TASK TO CARRY OUT: Please take the lines from the one holding "index dip: (308, 162)" through the one holding "thumb cmc: (486, 343)" in the data below and copy them exactly.

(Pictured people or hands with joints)
··········

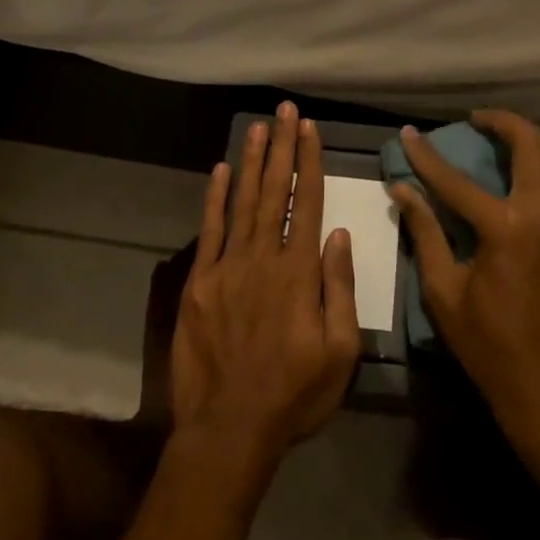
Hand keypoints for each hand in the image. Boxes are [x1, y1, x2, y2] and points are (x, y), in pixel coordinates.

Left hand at [170, 102, 359, 469]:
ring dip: (253, 162)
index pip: (307, 203)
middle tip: (284, 110)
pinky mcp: (199, 283)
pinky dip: (215, 198)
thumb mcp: (339, 351)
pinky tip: (222, 170)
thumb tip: (339, 235)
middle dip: (281, 148)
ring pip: (243, 202)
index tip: (309, 129)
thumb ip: (338, 288)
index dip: (308, 162)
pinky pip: (209, 231)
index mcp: (299, 273)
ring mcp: (226, 268)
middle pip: (274, 192)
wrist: (230, 429)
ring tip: (259, 127)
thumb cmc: (295, 394)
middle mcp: (263, 258)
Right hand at [391, 110, 539, 446]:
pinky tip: (531, 173)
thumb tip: (402, 190)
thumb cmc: (486, 343)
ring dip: (532, 140)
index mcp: (505, 229)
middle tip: (476, 118)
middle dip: (503, 124)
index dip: (427, 157)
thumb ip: (424, 232)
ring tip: (504, 134)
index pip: (457, 181)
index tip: (407, 133)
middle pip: (529, 149)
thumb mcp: (443, 289)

··········

YOUR SOLUTION:
index dip: (308, 162)
pinky pip: (209, 231)
index mcp: (299, 273)
ring mcp: (226, 268)
middle pip: (274, 192)
wrist: (230, 429)
ring tip: (259, 127)
thumb cmc: (295, 394)
middle mcp: (263, 258)
Right hand at [391, 110, 539, 446]:
pinky tip: (531, 173)
thumb tip: (402, 190)
thumb cmc: (486, 343)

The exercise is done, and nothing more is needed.